(TEXT SHOWN begins)

How does an interpreter interpret the code?

Question

For simplicity imagine this scenario, we have a 2-bit computer, which has a pair of 2 bit registers called r1 and r2 and only works with immediate addressing.

Lets say the bit sequence 00 means add to our cpu. Also 01 means move data to r1 and 10 means move data to r2.

So there is an Assembly Language for this computer and a Assembler, where a sample code would be written like

mov r1,1
mov r2,2
add r1,r2

Simply, when I assemble this code to native language and the file will be something like:

0101 1010 0001

the 12 bits above is the native code for:

Put decimal 1 to R1, Put decimal 2 to R2, Add the data and store in R1. 

So this is basically how a compiled code works, right?

(TEXT SHOWN ends)
(GIVEN ENTRIES begins)

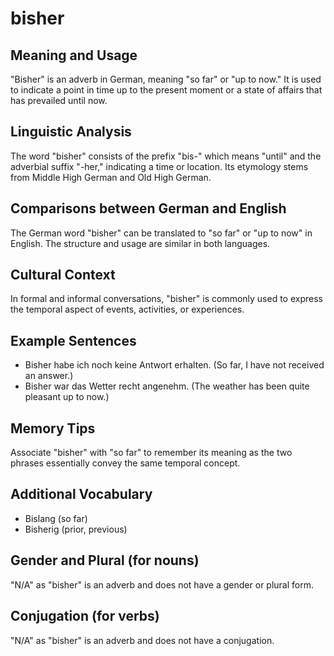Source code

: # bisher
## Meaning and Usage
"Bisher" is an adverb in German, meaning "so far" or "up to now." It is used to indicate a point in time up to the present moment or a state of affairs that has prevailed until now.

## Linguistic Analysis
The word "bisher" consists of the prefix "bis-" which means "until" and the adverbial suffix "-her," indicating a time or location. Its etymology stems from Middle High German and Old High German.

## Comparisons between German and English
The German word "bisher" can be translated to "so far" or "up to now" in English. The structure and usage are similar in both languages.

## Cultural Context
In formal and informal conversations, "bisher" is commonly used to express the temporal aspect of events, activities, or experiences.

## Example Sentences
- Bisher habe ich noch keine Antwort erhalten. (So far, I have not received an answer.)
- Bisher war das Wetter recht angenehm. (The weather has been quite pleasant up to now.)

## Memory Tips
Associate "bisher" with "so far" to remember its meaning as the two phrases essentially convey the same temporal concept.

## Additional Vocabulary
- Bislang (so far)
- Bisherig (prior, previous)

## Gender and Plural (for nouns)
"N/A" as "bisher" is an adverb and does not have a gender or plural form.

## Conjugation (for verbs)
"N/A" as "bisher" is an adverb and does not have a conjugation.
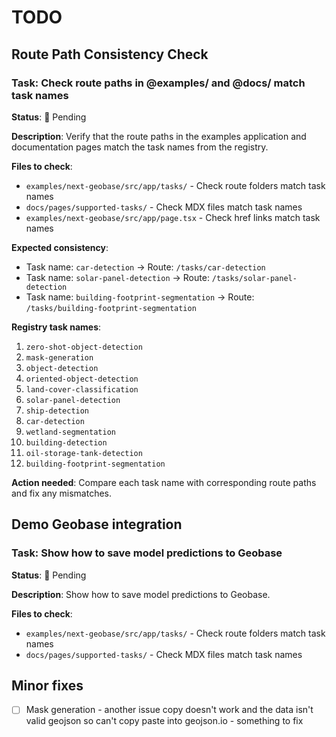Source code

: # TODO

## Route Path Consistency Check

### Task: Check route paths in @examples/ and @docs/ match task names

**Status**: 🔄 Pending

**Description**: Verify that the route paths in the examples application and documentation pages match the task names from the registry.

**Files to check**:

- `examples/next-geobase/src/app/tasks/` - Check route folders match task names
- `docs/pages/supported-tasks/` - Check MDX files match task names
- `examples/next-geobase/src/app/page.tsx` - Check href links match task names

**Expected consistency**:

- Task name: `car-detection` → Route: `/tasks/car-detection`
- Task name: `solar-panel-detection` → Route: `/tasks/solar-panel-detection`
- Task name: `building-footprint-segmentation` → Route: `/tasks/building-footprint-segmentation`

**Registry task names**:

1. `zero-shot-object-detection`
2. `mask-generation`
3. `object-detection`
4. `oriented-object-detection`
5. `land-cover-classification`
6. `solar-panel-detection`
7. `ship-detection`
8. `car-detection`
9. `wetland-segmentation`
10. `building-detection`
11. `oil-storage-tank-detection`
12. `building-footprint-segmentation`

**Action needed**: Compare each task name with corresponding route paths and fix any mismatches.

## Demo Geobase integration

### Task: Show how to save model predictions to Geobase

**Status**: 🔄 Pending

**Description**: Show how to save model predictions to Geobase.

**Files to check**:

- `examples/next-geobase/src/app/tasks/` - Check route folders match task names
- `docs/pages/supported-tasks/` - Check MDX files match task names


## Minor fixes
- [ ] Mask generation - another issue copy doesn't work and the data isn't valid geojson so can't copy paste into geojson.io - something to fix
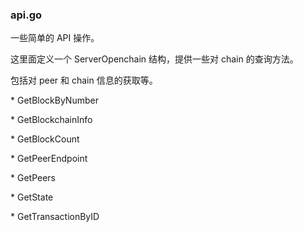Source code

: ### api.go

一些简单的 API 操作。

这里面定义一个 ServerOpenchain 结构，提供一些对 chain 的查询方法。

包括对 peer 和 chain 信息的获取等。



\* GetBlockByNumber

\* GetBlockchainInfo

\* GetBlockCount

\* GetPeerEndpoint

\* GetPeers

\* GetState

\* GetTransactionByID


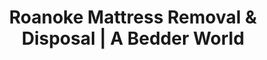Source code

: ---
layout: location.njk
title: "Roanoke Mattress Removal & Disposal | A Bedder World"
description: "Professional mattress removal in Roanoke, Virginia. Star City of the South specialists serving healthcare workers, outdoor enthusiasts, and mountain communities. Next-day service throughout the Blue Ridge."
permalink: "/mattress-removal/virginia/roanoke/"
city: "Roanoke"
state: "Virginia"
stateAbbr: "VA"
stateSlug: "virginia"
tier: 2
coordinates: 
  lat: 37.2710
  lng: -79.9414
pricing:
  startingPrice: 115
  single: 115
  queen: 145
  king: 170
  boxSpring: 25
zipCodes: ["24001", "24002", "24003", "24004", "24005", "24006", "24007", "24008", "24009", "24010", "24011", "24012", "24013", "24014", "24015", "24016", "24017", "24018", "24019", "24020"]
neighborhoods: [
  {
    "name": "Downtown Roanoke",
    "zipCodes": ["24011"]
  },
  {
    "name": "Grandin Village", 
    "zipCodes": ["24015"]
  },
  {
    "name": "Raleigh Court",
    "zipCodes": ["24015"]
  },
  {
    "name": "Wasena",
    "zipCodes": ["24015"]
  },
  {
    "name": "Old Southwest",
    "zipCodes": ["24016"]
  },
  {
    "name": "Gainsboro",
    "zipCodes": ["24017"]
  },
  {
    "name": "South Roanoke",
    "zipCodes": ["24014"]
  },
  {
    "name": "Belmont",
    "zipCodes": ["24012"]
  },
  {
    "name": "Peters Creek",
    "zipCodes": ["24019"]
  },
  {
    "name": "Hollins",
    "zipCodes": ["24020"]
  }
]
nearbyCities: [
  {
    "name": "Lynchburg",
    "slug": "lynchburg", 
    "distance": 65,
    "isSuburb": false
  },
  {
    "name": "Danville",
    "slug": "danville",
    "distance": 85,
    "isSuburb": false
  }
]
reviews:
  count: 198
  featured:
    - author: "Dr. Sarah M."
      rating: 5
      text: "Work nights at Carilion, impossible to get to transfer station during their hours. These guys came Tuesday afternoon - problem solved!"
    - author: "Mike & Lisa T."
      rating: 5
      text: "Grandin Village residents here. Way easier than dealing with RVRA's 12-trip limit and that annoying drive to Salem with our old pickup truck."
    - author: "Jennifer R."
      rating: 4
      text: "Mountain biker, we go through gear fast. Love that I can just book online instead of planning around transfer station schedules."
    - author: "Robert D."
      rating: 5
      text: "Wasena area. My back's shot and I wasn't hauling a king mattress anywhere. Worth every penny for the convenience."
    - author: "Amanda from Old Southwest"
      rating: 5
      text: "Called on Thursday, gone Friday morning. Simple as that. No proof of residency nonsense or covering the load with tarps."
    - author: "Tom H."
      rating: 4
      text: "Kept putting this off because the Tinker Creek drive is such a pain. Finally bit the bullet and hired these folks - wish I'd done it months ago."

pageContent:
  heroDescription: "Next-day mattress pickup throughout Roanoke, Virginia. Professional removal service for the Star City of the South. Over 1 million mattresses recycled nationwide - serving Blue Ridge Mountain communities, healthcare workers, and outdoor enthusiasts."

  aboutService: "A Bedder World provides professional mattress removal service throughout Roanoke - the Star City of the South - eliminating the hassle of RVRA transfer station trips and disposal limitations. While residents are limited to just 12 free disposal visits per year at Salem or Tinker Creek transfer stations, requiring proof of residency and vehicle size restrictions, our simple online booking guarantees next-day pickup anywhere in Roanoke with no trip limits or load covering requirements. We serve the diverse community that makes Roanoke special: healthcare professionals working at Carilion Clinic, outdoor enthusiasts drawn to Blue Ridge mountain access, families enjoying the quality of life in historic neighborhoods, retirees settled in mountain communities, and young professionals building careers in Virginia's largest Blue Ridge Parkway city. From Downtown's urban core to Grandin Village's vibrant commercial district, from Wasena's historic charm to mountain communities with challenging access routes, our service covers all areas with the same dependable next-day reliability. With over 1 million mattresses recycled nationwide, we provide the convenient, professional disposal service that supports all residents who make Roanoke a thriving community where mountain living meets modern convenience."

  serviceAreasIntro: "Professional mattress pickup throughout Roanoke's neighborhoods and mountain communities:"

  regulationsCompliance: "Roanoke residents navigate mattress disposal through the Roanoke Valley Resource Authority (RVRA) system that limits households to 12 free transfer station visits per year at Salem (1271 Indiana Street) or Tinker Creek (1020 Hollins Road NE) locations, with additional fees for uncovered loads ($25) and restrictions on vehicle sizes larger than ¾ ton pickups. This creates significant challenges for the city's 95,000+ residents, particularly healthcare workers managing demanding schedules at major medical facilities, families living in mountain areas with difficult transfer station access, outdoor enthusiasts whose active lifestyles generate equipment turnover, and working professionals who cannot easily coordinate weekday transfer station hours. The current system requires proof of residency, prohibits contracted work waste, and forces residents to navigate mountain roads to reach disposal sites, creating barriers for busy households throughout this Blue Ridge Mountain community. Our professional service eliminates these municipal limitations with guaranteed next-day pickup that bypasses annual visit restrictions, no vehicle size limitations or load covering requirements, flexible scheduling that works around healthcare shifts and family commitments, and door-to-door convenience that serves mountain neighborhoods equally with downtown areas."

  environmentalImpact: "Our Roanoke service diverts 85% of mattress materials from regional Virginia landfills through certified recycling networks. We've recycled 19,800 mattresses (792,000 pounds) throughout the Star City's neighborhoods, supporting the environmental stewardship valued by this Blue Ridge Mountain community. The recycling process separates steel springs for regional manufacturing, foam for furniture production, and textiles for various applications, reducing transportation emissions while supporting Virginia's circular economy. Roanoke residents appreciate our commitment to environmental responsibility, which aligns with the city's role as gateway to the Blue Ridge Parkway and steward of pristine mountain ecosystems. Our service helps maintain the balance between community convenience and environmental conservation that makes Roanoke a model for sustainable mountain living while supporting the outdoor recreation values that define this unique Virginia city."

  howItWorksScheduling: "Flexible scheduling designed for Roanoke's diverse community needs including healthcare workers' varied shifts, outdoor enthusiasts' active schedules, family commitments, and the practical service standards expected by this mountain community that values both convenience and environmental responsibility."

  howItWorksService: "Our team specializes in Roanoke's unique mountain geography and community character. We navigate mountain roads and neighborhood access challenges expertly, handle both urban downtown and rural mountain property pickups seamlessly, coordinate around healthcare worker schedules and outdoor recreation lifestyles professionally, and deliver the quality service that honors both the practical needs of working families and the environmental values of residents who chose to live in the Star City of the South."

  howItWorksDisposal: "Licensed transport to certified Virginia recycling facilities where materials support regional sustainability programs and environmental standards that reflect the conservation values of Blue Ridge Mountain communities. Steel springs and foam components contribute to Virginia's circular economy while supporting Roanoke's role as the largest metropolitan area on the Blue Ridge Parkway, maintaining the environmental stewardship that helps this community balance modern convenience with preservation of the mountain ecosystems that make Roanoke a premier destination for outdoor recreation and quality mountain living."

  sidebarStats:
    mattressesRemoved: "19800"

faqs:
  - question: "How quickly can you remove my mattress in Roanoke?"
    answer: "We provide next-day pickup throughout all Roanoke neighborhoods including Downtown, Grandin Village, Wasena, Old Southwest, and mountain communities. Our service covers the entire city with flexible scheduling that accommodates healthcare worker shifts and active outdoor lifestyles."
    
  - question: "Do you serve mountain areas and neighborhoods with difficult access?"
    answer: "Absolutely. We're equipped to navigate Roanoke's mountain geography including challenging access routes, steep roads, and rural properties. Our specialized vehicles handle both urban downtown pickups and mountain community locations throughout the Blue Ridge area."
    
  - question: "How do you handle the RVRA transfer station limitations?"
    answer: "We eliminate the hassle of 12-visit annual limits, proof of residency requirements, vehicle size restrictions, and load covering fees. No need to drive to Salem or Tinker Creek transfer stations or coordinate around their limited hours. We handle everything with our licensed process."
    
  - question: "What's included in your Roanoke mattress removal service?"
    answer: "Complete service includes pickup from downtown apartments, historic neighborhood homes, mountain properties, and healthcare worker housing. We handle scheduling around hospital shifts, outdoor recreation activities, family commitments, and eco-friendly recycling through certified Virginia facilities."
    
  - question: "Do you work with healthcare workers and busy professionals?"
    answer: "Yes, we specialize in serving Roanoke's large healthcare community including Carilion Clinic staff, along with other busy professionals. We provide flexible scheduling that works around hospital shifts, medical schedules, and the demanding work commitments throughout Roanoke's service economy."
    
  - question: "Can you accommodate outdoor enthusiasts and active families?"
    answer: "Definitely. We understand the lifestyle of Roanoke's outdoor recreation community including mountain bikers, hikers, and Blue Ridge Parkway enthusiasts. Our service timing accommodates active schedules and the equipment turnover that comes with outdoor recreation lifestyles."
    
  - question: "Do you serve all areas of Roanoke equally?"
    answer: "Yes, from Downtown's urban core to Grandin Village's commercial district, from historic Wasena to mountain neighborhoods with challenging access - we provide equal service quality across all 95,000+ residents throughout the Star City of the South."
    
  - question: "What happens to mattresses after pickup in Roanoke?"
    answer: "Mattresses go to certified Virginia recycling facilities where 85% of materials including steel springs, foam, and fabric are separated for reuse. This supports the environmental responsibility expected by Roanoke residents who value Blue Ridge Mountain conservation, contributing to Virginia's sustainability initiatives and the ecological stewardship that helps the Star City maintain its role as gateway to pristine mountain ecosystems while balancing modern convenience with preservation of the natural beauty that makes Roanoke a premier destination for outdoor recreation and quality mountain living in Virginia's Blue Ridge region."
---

(GIVEN ENTRIES ends)

In the 2-bit computer question, why does the bit group "1010" stand for putting decimal 2 into R2? Answer in one to three sentences. The records have nothing to do with what follows.

Its first two bits, 10, are the code the question assigns to moving data to r2. The last two bits, 10, are the value 2 written in two bits, so the group encodes the line "mov r2,2".